Restler designed the Honor Oak reservoir (Note: Also known as the Beachcroft Reservoir, after the first Chairman of the Metropolitan Water Board, Sir Melvill Beachcroft.) constructed between 1898 and 1909 by J. Moran & Sons. A "cathedral built upside down", the reservoir was constructed in four sections, each capable of being filled or emptied independently, using 19 million bricks fired on site from the clay of the hillside into which the reservoir was built. The reservoir covered 14 acres, holding 56.3 million gallons of water piped by a 42 inch main from Hampton Water Treatment Works, making it the largest covered reservoir in the world at the time.

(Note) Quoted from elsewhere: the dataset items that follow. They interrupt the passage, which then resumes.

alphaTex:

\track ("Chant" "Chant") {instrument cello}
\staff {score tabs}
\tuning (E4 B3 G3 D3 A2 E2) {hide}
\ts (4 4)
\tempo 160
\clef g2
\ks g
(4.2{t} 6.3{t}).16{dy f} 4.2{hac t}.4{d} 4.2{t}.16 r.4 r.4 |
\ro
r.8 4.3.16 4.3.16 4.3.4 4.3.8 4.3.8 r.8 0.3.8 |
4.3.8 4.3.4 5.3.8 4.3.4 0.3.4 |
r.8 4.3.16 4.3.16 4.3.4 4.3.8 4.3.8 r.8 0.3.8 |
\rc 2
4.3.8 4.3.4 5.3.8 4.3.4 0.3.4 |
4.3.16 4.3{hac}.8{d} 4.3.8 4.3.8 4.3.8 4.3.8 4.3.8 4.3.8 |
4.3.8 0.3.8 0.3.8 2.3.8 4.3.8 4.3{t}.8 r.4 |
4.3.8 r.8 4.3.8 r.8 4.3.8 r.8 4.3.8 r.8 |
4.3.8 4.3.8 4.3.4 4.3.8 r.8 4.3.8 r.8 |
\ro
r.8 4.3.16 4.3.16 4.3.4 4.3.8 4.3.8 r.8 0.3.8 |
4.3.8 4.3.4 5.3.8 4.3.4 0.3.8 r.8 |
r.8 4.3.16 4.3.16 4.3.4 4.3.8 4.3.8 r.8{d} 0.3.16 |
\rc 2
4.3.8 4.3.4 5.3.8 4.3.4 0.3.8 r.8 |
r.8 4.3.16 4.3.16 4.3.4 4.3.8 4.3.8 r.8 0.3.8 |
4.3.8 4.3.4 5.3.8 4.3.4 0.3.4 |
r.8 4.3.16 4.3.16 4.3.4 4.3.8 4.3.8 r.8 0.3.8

=== Metropolitan Water Board and other appointments ===
In 1914 Restler was appointed Chief Engineer to the Metropolitan Water Board, the municipal body formed in 1903 from London's private water companies to manage the city's water supply. Restler was elected Vice-Chairman of the Board of Management of the Metropolitan Munitions Committee on its formation in June 1915, later becoming its Chair. Restler also served as Chairman of the Rickmansworth and Uxbridge Valley Water Company and St Albans Water Company.

=== WWI service ===
In the early stages of World War I the Director of Works at the Admiralty applied to the Metropolitan Water Board for Restler's advice and oversight of the provision of water supply to Naval establishments. In June 1917 Restler was appointed Chairman of the Fire Brigades Coordination Committee coordinating the response of the fire brigades of London and surrounding areas to fires caused by air raids. (Note: Restler's obituary in The Engineer recording: "Not only did Sir James succeed in the difficult task devolving upon an undertaking of this character, but he took a very active and personal part in the actual work for the protection of the Metropolis during air raids, and on every occasion of a raid he personally proceeded, at considerable danger to himself, the Headquarters of the London Fire Brigade, and also to any of the large fires that occurred.") For his service during the War, Restler was awarded Knight Commander of the Order of the British Empire.